An Optimizing Framework on MLIR for Efficient FPGA-based Accelerator Generation

With the increasing demand for computing capability given limited resource and power budgets, it is crucial to deploy applications to customized accelerators like FPGAs. However, FPGA programming is non-trivial. Although existing high-level synthesis (HLS) tools improve productivity to a certain extent, they are limited in scope and capability to support sufficient FPGA-oriented optimizations. This paper focuses on FPGA-based accelerators and proposes POM, an optimizing framework built on multi-level intermediate representation (MLIR). POM has several features which demonstrate its scope and capability of performance optimization. First, most HLS tools depend exclusively on a single-level IR to perform all the optimizations, introducing excessive information into the IR and making debugging an arduous task. In contrast, POM introduces three layers of IR to perform operations at suitable abstraction levels, streamlining the implementation and debugging process and exhibiting better flexibility, extensibility, and systematicness. Second, POM integrates the polyhedral model into MLIR, enabling advanced dependence analysis and various FPGA-oriented loop transformations. By representing nested loops with integer sets and maps, loop transformations can be conducted conveniently through manipulations on polyhedral semantics. Finally, to further relieve design effort, POM has a user-friendly programming interface (DSL) that allows a concise description of computation and includes a rich collection of scheduling primitives. An automatic design space exploration (DSE) engine is provided to search for high-performance optimization schemes efficiently and generate optimized accelerators automatically. Experimental results show that POM achieves a $6.46\times$ average speedup on typical benchmark suites and a $6.06\times$ average speedup on real-world applications compared to the state-of-the-art.

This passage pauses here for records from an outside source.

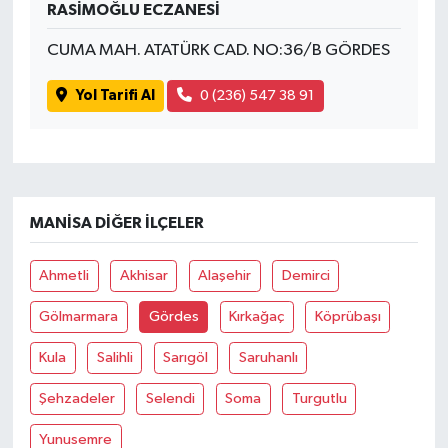
RASİMOĞLU ECZANESİ
CUMA MAH. ATATÜRK CAD. NO:36/B GÖRDES
Yol Tarifi Al
0 (236) 547 38 91
MANISA DIĞER İLÇELER
Ahmetli
Akhisar
Alaşehir
Demirci
Gölmarmara
Gördes
Kırkağaç
Köprübaşı
Kula
Salihli
Sarıgöl
Saruhanlı
Şehzadeler
Selendi
Soma
Turgutlu
Yunusemre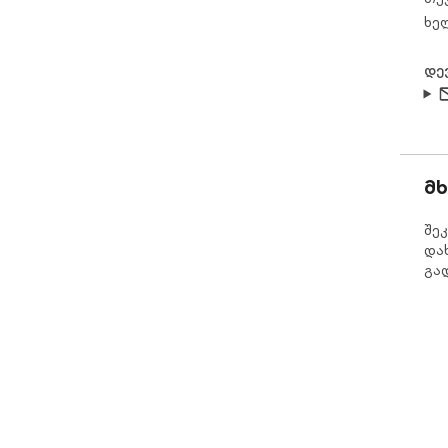
ხე
დე
მ
შე
და
გა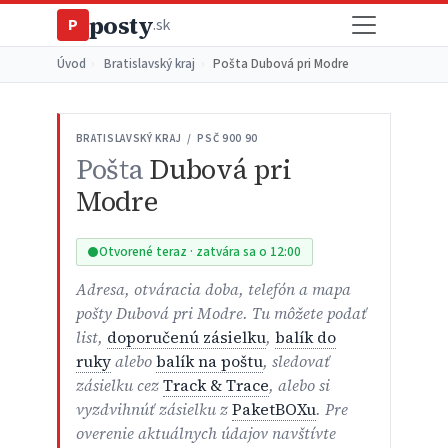
posty
P
.sk
Úvod
›
Bratislavský kraj
›
Pošta Dubová pri Modre
BRATISLAVSKÝ KRAJ / PSČ 900 90
Pošta
Dubová pri
Modre
Otvorené teraz · zatvára sa o 12:00
Adresa, otváracia doba, telefón a mapa
pošty Dubová pri Modre. Tu môžete podať
list,
doporučenú zásielku
,
balík do
ruky
alebo
balík na poštu
, sledovať
zásielku cez
Track & Trace
, alebo si
vyzdvihnúť zásielku z
PaketBOXu
. Pre
overenie aktuálnych údajov navštívte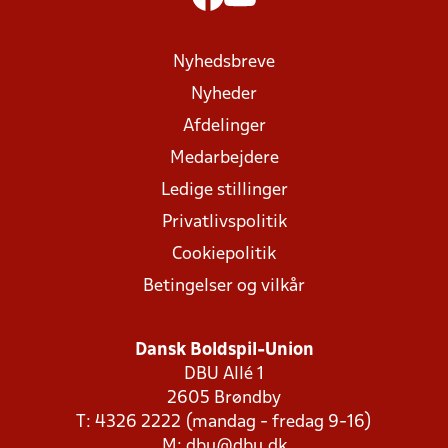
Nyhedsbreve
Nyheder
Afdelinger
Medarbejdere
Ledige stillinger
Privatlivspolitik
Cookiepolitik
Betingelser og vilkår
Dansk Boldspil-Union
DBU Allé 1
2605 Brøndby
T: 4326 2222 (mandag - fredag 9-16)
M:
dbu@dbu.dk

翻译：随着在有限资源与功耗预算下对计算能力需求的日益增长，将应用部署到如FPGA等定制化加速器上变得至关重要。然而，FPGA编程并非易事。尽管现有高级综合（HLS）工具在一定程度上提升了开发效率，但其在范围与能力上存在局限，难以充分支持面向FPGA的优化。本文聚焦于基于FPGA的加速器，提出POM——一种基于多级中间表示（MLIR）构建的优化框架。POM具备多项彰显其性能优化范围与能力的特性。首先，大多数HLS工具完全依赖单级IR执行所有优化，向IR中引入过多信息并使调试成为一项艰巨任务。相比之下，POM引入三级IR，在适当的抽象层次执行操作，简化了实现与调试流程，展现出更好的灵活性、可扩展性与系统性。其次，POM将多面体模型集成到MLIR中，实现了高级依赖分析及多种面向FPGA的循环变换。通过用整数集合与映射表示嵌套循环，可借助多面体语义上的操作便捷地进行循环变换。最后，为进一步减轻设计工作量，POM提供了用户友好的编程接口（DSL），可简洁描述计算过程，并包含丰富的调度原语集合。同时提供自动设计空间探索（DSE）引擎，高效搜索高性能优化方案并自动生成优化后的加速器。实验结果表明，相较于现有最先进方案，POM在典型基准测试套件上实现了$6.46\times$的平均加速比，在真实应用中实现了$6.06\times$的平均加速比。